[WHAT YOU HAVE TO DO] Echo word for word the stretch of the Killing vector passage below that opens with the words containing "Equation (13.1.3) defines" and closes with "all possible values.".

[TEXT EXCERPT]

━━━━

A metric space is said to be homogeneous if there exist infinitesimal isometries (13.1.3) that carry any given point $X$ into any other point in its immediate neighborhood.

Equation (13.1.3) defines an infinitesimal transformation and (13.1.5) concludes the Killing equation $\xi_{\sigma;\rho} + \xi_{\rho;\sigma} = 0$ from it. Now, pick a particular point $X$. By the quoted definition, every direction from $X$ is fair game, so there must exist some Killing vector fields $\xi^{\mu}$ whose values at $X$ form a basis for the $X$'s tangent space.

Thus, we can write any vector at $X$ as a linear combination of $\xi^{(\mu)}(X)$, any take the coefficients to define a new vector field $K$. By linearity of the Lie derivative, $K$ is a Killing vector field, $$\mathcal{L}_K(g) = \sum_\mu a_{(\mu)}\mathcal{L}_{\xi^{(\mu)}}(g) = \sum_\mu a_{(\mu)}(0) = 0\text{.}$$

That is, the metric must admit Killing vectors that at any given point take all possible values.

━━━━

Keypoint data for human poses

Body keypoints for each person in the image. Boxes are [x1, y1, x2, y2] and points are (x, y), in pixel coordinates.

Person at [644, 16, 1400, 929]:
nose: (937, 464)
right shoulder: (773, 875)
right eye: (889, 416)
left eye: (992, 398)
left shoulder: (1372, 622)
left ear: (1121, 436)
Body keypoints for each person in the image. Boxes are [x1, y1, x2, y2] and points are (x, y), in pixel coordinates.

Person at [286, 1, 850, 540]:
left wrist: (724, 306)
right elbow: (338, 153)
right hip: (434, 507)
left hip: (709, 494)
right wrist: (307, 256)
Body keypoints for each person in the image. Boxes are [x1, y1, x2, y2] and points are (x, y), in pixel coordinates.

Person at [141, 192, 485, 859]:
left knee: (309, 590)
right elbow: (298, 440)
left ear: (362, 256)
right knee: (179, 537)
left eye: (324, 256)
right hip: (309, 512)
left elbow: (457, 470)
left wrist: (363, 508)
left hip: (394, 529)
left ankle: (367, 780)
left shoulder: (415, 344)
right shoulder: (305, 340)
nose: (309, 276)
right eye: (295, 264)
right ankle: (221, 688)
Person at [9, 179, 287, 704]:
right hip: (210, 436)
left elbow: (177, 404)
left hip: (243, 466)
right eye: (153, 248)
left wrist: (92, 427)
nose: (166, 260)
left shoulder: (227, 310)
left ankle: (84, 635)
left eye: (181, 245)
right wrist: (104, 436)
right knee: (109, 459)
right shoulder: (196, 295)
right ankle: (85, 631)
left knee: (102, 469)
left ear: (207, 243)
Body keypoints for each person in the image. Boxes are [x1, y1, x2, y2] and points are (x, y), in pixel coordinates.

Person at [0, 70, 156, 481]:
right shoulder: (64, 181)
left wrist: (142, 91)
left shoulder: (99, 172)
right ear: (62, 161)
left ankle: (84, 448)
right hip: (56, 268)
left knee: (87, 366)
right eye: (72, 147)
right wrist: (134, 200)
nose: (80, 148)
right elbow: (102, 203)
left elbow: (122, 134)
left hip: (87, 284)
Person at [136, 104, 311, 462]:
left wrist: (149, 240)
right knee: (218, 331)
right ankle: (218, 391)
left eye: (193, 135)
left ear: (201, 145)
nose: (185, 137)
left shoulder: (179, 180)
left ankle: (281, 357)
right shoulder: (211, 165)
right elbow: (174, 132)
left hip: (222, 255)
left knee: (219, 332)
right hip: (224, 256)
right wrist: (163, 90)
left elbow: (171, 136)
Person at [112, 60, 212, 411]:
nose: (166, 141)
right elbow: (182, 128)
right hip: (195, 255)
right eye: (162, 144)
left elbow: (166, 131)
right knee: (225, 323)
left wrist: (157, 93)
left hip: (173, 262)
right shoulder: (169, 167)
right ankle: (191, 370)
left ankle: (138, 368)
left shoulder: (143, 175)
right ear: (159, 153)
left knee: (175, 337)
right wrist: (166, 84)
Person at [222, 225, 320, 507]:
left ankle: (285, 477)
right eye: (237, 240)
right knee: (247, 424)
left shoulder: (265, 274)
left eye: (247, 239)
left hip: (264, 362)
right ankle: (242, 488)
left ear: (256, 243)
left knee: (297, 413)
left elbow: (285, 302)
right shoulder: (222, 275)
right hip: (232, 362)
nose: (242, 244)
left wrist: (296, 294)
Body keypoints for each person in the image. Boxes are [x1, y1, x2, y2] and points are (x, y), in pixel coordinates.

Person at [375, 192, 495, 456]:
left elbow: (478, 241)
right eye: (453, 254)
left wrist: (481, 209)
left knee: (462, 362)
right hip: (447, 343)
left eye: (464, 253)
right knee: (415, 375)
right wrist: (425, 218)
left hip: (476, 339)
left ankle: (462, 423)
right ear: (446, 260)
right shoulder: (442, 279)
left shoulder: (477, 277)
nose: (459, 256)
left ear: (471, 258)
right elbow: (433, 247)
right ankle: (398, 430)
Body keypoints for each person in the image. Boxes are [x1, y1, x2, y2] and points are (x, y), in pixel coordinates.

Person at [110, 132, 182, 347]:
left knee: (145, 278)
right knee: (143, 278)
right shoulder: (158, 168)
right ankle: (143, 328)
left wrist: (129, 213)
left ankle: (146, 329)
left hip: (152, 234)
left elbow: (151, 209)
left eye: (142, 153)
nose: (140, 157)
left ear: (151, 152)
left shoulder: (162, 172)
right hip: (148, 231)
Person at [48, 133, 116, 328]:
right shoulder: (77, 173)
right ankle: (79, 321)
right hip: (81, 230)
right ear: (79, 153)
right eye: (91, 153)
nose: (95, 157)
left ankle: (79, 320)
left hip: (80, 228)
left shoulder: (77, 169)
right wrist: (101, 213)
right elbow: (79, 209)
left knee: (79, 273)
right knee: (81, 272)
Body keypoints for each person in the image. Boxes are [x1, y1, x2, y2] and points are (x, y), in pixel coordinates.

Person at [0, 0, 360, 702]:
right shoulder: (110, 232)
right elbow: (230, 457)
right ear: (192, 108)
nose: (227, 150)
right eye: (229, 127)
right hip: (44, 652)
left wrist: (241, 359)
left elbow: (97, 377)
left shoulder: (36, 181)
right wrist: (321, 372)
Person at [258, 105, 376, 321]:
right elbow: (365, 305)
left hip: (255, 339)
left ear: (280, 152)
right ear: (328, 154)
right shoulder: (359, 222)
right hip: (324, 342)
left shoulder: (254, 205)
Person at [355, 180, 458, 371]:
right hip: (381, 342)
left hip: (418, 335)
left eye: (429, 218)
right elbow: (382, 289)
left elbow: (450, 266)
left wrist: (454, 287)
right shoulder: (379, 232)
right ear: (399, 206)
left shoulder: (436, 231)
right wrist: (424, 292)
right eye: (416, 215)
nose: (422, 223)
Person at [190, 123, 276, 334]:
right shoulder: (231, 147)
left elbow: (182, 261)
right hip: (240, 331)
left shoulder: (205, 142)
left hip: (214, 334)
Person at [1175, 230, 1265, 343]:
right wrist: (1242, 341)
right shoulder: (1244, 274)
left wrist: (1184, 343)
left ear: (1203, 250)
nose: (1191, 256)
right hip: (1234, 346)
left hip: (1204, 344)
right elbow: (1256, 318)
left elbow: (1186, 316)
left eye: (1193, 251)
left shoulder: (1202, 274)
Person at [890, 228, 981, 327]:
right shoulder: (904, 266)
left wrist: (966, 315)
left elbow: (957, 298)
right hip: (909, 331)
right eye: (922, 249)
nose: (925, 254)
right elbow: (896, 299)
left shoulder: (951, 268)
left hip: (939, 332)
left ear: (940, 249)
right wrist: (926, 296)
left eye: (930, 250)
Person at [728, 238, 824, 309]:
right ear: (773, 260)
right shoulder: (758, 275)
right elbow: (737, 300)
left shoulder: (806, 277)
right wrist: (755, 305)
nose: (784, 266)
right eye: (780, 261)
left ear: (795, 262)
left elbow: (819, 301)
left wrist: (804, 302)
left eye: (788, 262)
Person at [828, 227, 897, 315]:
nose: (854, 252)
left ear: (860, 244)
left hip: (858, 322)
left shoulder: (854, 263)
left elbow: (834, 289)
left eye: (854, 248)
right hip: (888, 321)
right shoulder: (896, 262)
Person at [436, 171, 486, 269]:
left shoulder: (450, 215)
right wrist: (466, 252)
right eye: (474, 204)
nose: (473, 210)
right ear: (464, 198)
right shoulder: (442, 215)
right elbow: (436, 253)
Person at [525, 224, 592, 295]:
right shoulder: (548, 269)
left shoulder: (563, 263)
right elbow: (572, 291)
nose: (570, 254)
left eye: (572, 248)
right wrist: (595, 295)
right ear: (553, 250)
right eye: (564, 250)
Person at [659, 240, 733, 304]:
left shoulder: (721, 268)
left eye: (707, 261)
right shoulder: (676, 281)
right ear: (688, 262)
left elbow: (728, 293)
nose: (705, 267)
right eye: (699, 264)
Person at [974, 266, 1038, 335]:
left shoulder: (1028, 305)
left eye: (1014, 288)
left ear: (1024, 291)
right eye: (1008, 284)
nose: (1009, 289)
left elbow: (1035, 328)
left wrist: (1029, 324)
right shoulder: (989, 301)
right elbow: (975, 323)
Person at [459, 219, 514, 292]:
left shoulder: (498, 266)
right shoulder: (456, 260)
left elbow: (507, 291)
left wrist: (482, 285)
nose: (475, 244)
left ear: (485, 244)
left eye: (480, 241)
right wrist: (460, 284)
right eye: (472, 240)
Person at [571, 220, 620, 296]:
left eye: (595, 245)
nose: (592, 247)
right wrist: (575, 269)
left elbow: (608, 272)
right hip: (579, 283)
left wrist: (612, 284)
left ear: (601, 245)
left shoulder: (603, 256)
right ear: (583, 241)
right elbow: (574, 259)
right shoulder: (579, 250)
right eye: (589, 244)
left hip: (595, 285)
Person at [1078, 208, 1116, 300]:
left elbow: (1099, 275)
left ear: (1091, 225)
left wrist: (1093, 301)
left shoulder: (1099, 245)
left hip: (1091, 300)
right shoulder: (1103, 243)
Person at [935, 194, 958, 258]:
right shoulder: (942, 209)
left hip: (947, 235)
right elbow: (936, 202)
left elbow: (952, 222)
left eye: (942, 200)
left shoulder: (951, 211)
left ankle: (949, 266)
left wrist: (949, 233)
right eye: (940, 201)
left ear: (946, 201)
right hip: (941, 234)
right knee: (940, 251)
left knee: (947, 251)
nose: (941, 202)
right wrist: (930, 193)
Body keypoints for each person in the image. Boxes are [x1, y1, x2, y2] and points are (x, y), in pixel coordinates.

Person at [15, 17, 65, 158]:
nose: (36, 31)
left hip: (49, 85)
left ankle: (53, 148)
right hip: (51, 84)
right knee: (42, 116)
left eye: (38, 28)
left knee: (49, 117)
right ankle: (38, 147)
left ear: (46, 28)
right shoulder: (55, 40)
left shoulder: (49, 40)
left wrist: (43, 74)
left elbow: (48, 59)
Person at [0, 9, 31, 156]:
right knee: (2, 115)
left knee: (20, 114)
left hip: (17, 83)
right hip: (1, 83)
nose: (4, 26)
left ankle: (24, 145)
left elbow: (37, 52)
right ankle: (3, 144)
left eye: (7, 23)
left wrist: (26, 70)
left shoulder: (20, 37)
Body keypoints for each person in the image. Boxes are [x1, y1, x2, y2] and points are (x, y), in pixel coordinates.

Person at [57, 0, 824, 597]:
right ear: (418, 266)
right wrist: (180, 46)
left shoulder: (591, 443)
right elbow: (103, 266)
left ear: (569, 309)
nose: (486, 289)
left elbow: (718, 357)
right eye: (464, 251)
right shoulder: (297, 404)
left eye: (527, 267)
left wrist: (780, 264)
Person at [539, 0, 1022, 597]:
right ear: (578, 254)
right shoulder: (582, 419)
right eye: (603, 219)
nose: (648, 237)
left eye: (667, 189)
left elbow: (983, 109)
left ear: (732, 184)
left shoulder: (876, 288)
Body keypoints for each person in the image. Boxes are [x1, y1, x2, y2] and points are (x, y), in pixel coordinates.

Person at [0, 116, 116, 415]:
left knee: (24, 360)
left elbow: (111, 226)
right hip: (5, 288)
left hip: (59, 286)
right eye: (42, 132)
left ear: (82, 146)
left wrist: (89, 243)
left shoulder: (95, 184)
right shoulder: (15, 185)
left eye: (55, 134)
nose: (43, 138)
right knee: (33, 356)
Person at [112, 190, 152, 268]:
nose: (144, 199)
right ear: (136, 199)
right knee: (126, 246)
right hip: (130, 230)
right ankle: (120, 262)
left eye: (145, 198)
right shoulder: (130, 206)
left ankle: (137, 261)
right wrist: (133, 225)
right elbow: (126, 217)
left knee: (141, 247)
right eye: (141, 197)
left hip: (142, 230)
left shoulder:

━━━━

[ANSWER FOR THIS EXERCISE]
Equation (13.1.3) defines an infinitesimal transformation and (13.1.5) concludes the Killing equation $\xi_{\sigma;\rho} + \xi_{\rho;\sigma} = 0$ from it. Now, pick a particular point $X$. By the quoted definition, every direction from $X$ is fair game, so there must exist some Killing vector fields $\xi^{\mu}$ whose values at $X$ form a basis for the $X$'s tangent space.

Thus, we can write any vector at $X$ as a linear combination of $\xi^{(\mu)}(X)$, any take the coefficients to define a new vector field $K$. By linearity of the Lie derivative, $K$ is a Killing vector field, $$\mathcal{L}_K(g) = \sum_\mu a_{(\mu)}\mathcal{L}_{\xi^{(\mu)}}(g) = \sum_\mu a_{(\mu)}(0) = 0\text{.}$$

That is, the metric must admit Killing vectors that at any given point take all possible values.